Effect of non-uniform asymmetric heating on the thermal and entropy generation characteristics for flow of Al₂O₃-water nanofluid in a micro-channel

The purpose of this study is to numerically analyze the thermal and entropy generation characteristics on two-dimensional, incompressible, laminar single-phase flow of Al₂O₃-water nanofluid in a micro-channel subjected to asymmetric sinusoidal wall heating with varying amplitude, length of fluctuation period and phase difference of applied heat flux for Reynolds number in the range of 25-1000.

The numerical computation is based on the Finite Element Method and the Lagrange finite element technique is used for approximating the flow variables within the computational domain.

The average Nusselt number increases with increasing Reynolds number (Re) for all the volume fractions of nanofluid. However, the total entropy generation decreases up to a critical value of Re and increases thereafter. Increase in volume fraction shifts the critical Re towards the lower Re regime.
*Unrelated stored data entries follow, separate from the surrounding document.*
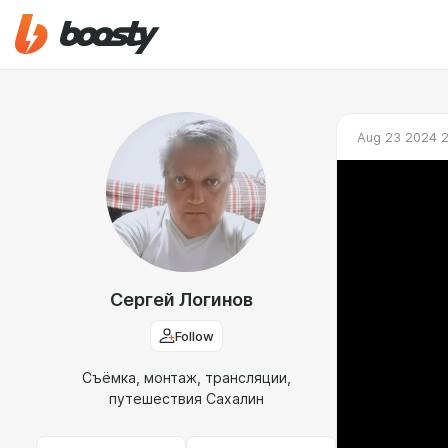
Aug 23 2024 2
Сергей Логинов
Follow
Съёмка, монтаж, трансляции,
путешествия Сахалин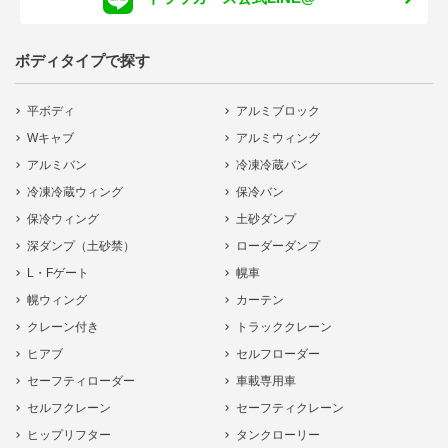
ボディタイプで探す
平ボディ
アルミブロック
Wキャブ
アルミウィング
アルミバン
冷凍冷蔵バン
冷凍冷蔵ウィング
保冷バン
保冷ウィング
土砂ダンプ
深ダンプ（土砂禁）
ローダーダンプ
L・Fゲート
幌車
幌ウィング
カーテン
クレーン付き
トラッククレーン
ヒアブ
セルフローダー
セーフティローダー
車載専用車
セルフクレーン
セーフティクレーン
ヒップリフター
タンクローリー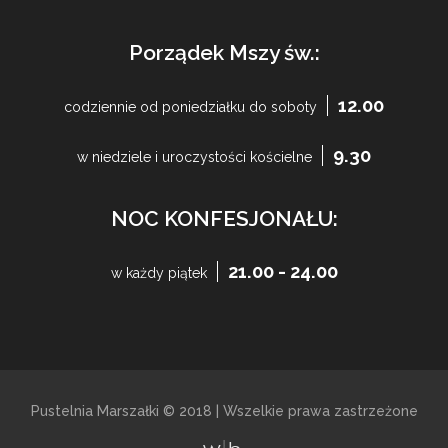
Porządek Mszy św.:
12.00
codziennie od poniedziałku do soboty
9.30
w niedziele i uroczystości kościelne
NOC KONFESJONAŁU:
21.00 - 24.00
w każdy piątek
Pustelnia Marszałki © 2018 | Wszelkie prawa zastrzeżone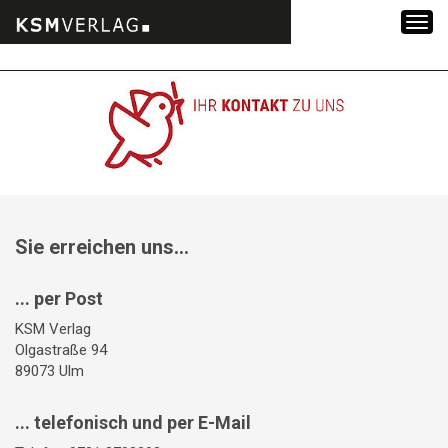
Zum
Inhalt
springen
Sie erreichen uns...
... per Post
KSM Verlag
Olgastraße 94
89073 Ulm
... telefonisch und per E-Mail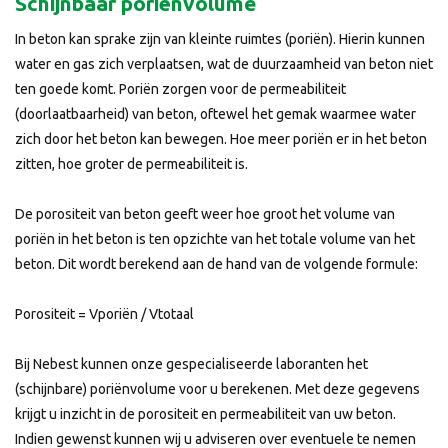
Schijnbaar poriënvolume
In beton kan sprake zijn van kleinte ruimtes (poriën). Hierin kunnen
water en gas zich verplaatsen, wat de duurzaamheid van beton niet
ten goede komt. Poriën zorgen voor de permeabiliteit
(doorlaatbaarheid) van beton, oftewel het gemak waarmee water
zich door het beton kan bewegen. Hoe meer poriën er in het beton
zitten, hoe groter de permeabiliteit is.
De porositeit van beton geeft weer hoe groot het volume van
poriën in het beton is ten opzichte van het totale volume van het
beton. Dit wordt berekend aan de hand van de volgende formule:
Porositeit = Vporiën / Vtotaal
Bij Nebest kunnen onze gespecialiseerde laboranten het
(schijnbare) poriënvolume voor u berekenen. Met deze gegevens
krijgt u inzicht in de porositeit en permeabiliteit van uw beton.
Indien gewenst kunnen wij u adviseren over eventuele te nemen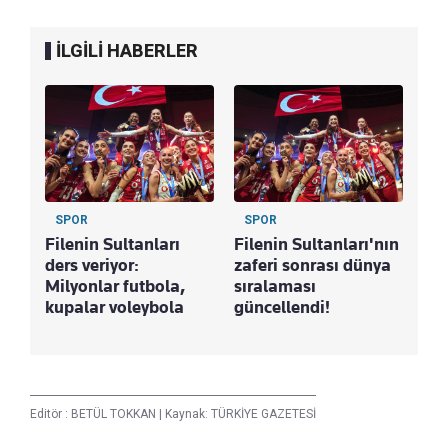
İLGİLİ HABERLER
SPOR
SPOR
Filenin Sultanları
Filenin Sultanları'nın
ders veriyor:
zaferi sonrası dünya
Milyonlar futbola,
sıralaması
kupalar voleybola
güncellendi!
Editör :
BETÜL TOKKAN
|
Kaynak: TÜRKİYE GAZETESİ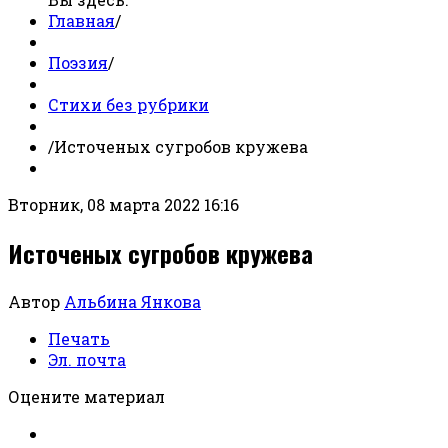
Главная
/
Поэзия
/
Стихи без рубрики
/
Источеных сугробов кружева
Вторник, 08 марта 2022 16:16
Источеных сугробов кружева
Автор
Альбина Янкова
Печать
Эл. почта
Оцените материал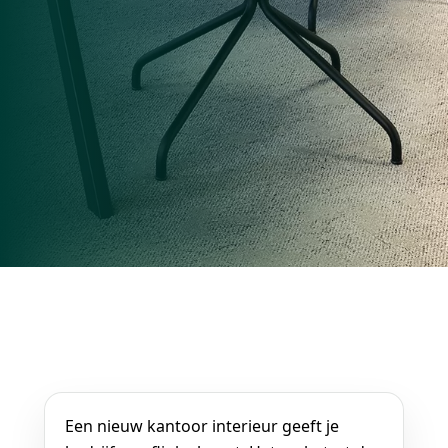
Een nieuw kantoor interieur geeft je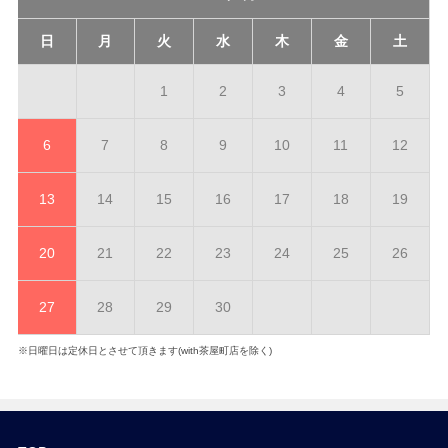
日
月
火
水
木
金
土
1
2
3
4
5
6
7
8
9
10
11
12
13
14
15
16
17
18
19
20
21
22
23
24
25
26
27
28
29
30
※日曜日は定休日とさせて頂きます(with茶屋町店を除く)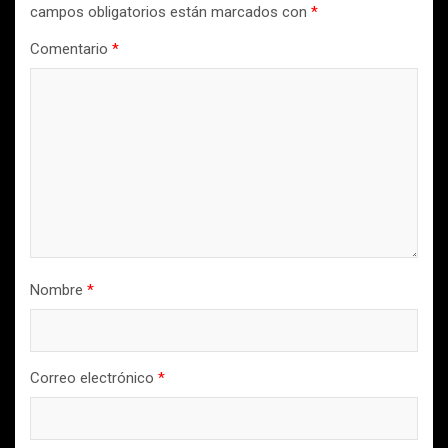
campos obligatorios están marcados con
*
Comentario
*
Nombre
*
Correo electrónico
*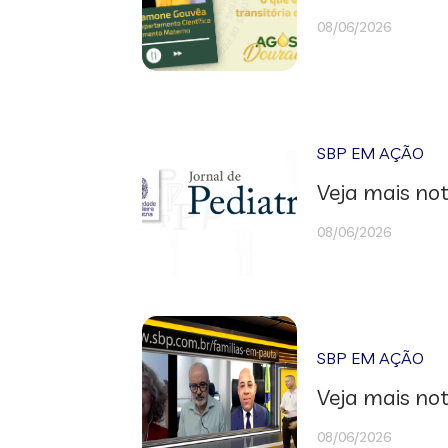
08/06/2026
SBP EM AÇÃO
Veja mais not
08/06/2026
SBP EM AÇÃO
Veja mais not
08/06/2026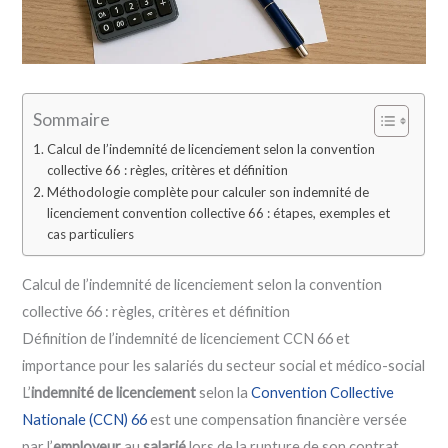
Sommaire
Calcul de l’indemnité de licenciement selon la convention
collective 66 : règles, critères et définition
Méthodologie complète pour calculer son indemnité de
licenciement convention collective 66 : étapes, exemples et
cas particuliers
Calcul de l’indemnité de licenciement selon la convention
collective 66 : règles, critères et définition
Définition de l’indemnité de licenciement CCN 66 et
importance pour les salariés du secteur social et médico-social
L’
indemnité de licenciement
selon la
Convention Collective
Nationale (CCN) 66
est une compensation financière versée
par l’
employeur
au
salarié
lors de la rupture de son contrat,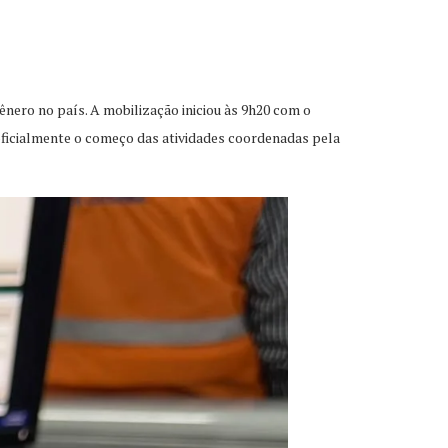
nero no país. A mobilização iniciou às 9h20 com o
oficialmente o começo das atividades coordenadas pela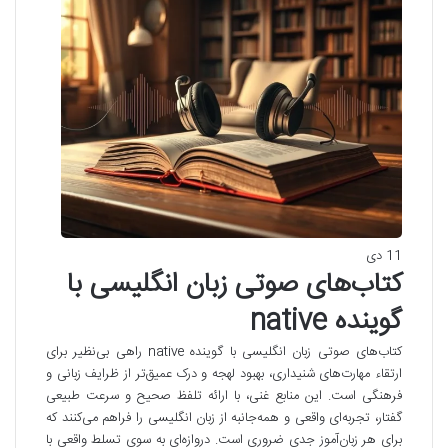
11 دی
کتاب‌های صوتی زبان انگلیسی با
گوینده native
کتاب‌های صوتی زبان انگلیسی با گوینده native راهی بی‌نظیر برای
ارتقاء مهارت‌های شنیداری، بهبود لهجه و درک عمیق‌تر از ظرایف زبانی و
فرهنگی است. این منابع غنی، با ارائه تلفظ صحیح و سرعت طبیعی
گفتار، تجربه‌ای واقعی و همه‌جانبه از زبان انگلیسی را فراهم می‌کنند که
برای هر زبان‌آموز جدی ضروری است. دروازه‌ای به سوی تسلط واقعی با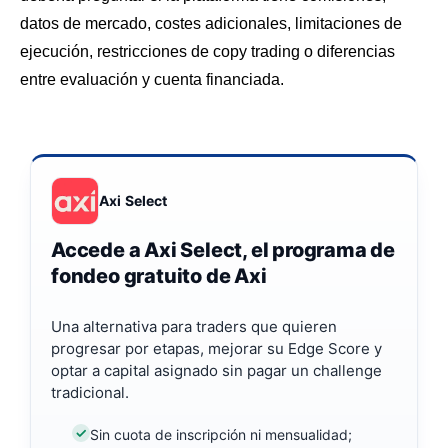
datos de mercado, costes adicionales, limitaciones de
ejecución, restricciones de copy trading o diferencias
entre evaluación y cuenta financiada.
Axi Select
Accede a Axi Select, el programa de
fondeo gratuito de Axi
Una alternativa para traders que quieren
progresar por etapas, mejorar su Edge Score y
optar a capital asignado sin pagar un challenge
tradicional.
Sin cuota de inscripción ni mensualidad;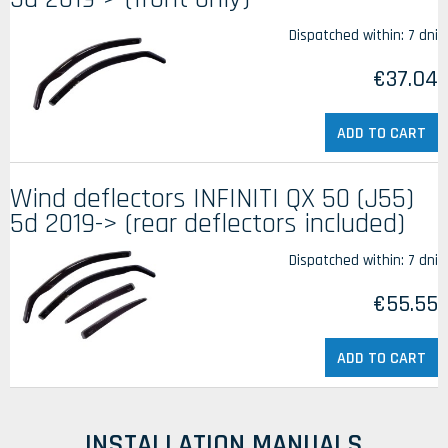
Dispatched within:
7 dni
€37.04
ADD TO CART
Wind deflectors INFINITI QX 50 (J55)
5d 2019-> (rear deflectors included)
Dispatched within:
7 dni
€55.55
ADD TO CART
INSTALLATION MANUALS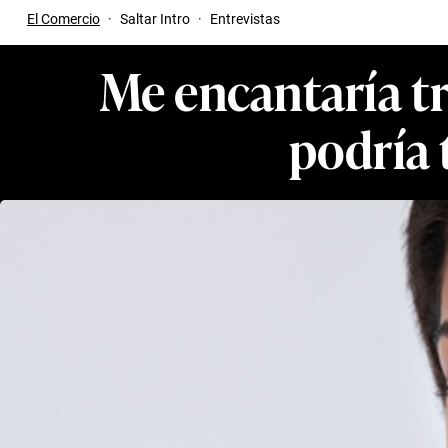
El Comercio
·
Saltar Intro
·
Entrevistas
Me encantaría tr
podría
The average Nusselt number and total entropy generation increase with amplitude and length of fluctuation period of heat flux. The optimal choice of volume fraction for lesser entropy generation and higher heat transfer is found to be 3 per cent independent of the value of amplitude, length of fluctuation period and phase difference of the heat flux.

To the best of authors’ knowledge, the interplay of various parameters concerning non-uniform heating in achieving the maximum heat transfer with minimum irreversibility has not been investigated. Focusing on this agenda, the results of this study would benefit the industrial sector in achieving the maximum heat transfer at the cost of minimum irreversibilities with an optimal choice of inlet Reynolds number, volume fraction of nanofluid, amplitude, length of the period of fluctuation of heat flux and phase difference of applied heat flux.